Nowadays there are ways to extend your life; there are ways to make it look like you can stay young forever. But time is rough to everyone, and everyone, rich or poor, dies. 

You can get sick, or you can suddenly be run over. You can get shot, or stabbed, or you can fall off a bridge. Your heart stops to beat and your body goes cold, and then you cannot talk anymore nor can you feel anything anymore. 

You look like you're sleeping, and when you die you join a large community of people who like to sleep under the earth. And then you are like a memory, and your name either evokes angry tears or happy memories.

That's the way with everyone, and everything.

The second way of dying is not in a physical way, but instead it is simply being forgotten by the people you loved. When you are no longer remembered or cared about by the people you thought loved you, then what's the point of going on? Is there a purpose left in life if nobody cares anymore? What's the point of succeeding in life or getting promoted to CEO if you cannot enjoy it with anyone at all?

You may as well just quit your job and live a solitary life. I have heard that many people would rather turn to this option than be cared about at all. I have read about men and women who, one day in their workplaces, suddenly got up, quit, and moved to a remote area in the earth to reflect and live a happy life on their own. 

Perhaps it is nice, to be completely alone. To have no one but yourself, to have the silence, the independence, the adventure, and the silence all over again. Me, myself, and I. Perhaps that would be nice. 

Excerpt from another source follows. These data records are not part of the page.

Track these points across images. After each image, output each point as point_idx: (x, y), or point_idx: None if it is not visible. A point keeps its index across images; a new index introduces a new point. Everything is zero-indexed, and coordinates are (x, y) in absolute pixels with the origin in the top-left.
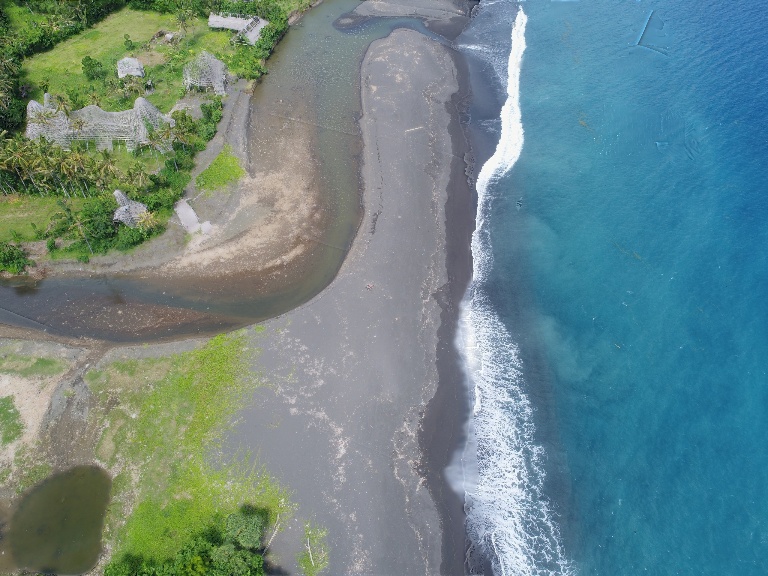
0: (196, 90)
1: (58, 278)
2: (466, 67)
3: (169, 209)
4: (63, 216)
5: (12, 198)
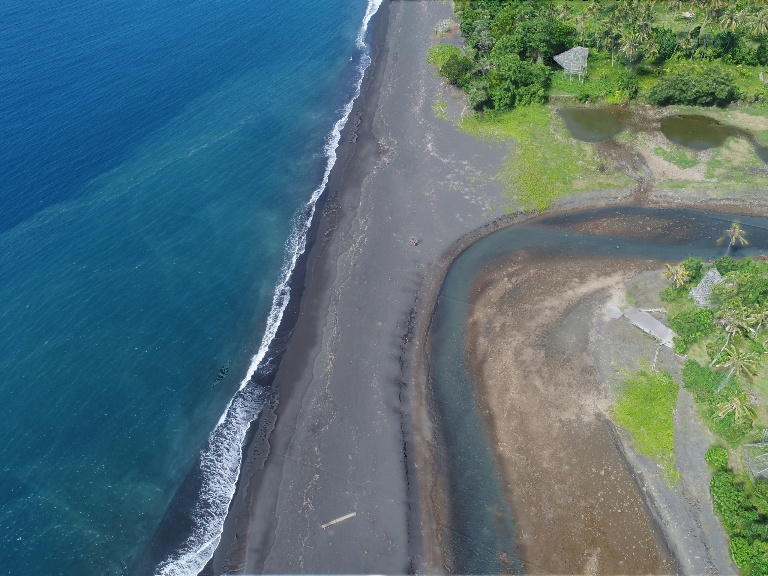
0: None
1: None
2: None
3: None
4: None
5: None
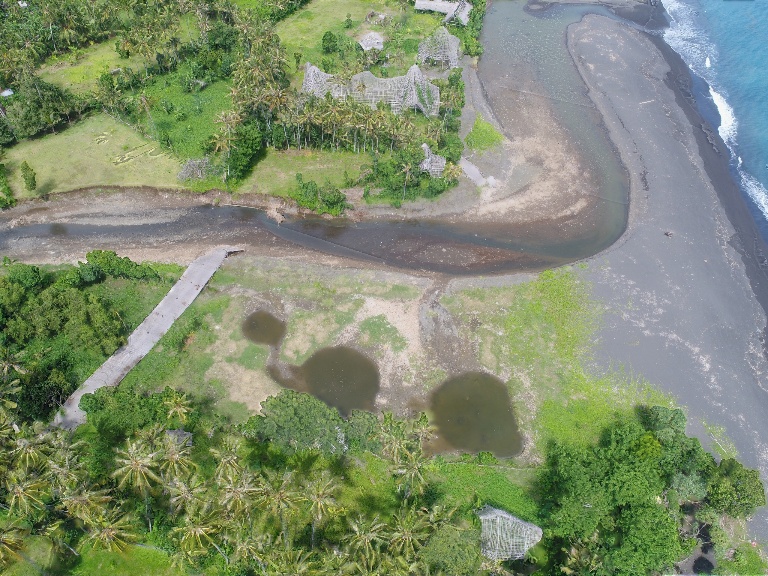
0: (431, 64)
1: (374, 221)
2: (668, 49)
3: (454, 164)
4: (369, 167)
5: (306, 152)
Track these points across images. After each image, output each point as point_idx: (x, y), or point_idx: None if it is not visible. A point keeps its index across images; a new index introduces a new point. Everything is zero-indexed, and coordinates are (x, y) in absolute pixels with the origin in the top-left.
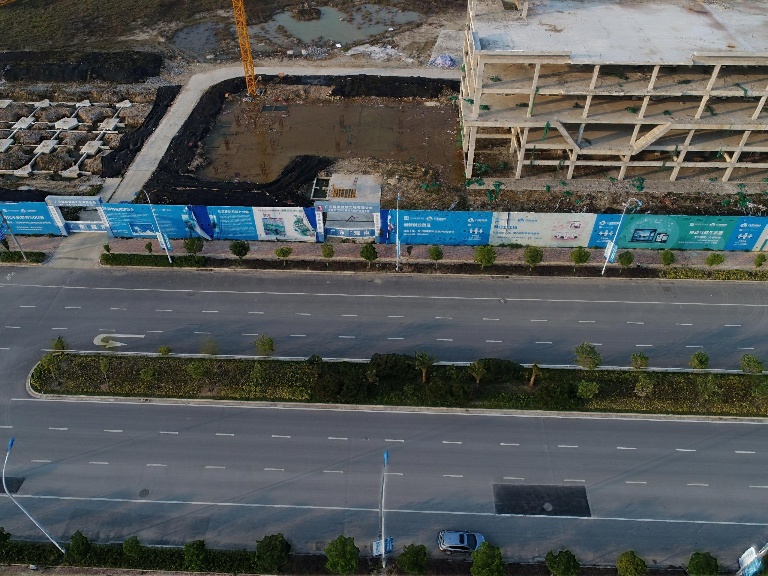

Being alive is not simply just knowing that your heart pumps blood or that you inhale oxygen and exhale carbon dioxide. In this case, being alive is being able to feel the air fill your lungs and to have never felt any other miraculous feeling than that.

When one dies, you are either remembered or forgotten. Sometimes, it can be two separate occasions: a physical death that lives on in the minds of the person's loved ones or a forgotten death that destroys a person's will to live forever. And in those two ways, everyone can and will die.

I have died in the first way: a physical death wrought by a sickness that plagued my entire life. And still, even as it has been a long time since then, I still see people who do continue to breathe and their hearts continue to beat, and still, because they have been forgotten, it is as if they are not completely alive.

Many people do not understand the value and privilege of being alive. When you are dead, there is nothing more for you to do. You are but a name whispered in the wind, and nobody can truly see you. But when you are alive, you can do almost anything. You can be anything.

To this day, even with all the modern miracles the human race has concocted, death is still something that people find hard to explain. When children ask why grandma or grandpa is suddenly no longer baking cookies anymore, the parent will struggle to find the words.

And it is understandable why; I mean, it's not easy for a child to comprehend that the person who stands in front of them will be gone as well. It is hard for anyone to understand why someone just disappears from the face of the earth.

When my parents and my relatives looked down on me on the day I turned seven years old, I could read in their eyes that they were just waiting for me to die. They were all smiling and laughing and eating cake like they were in a garden party instead of a hospital room.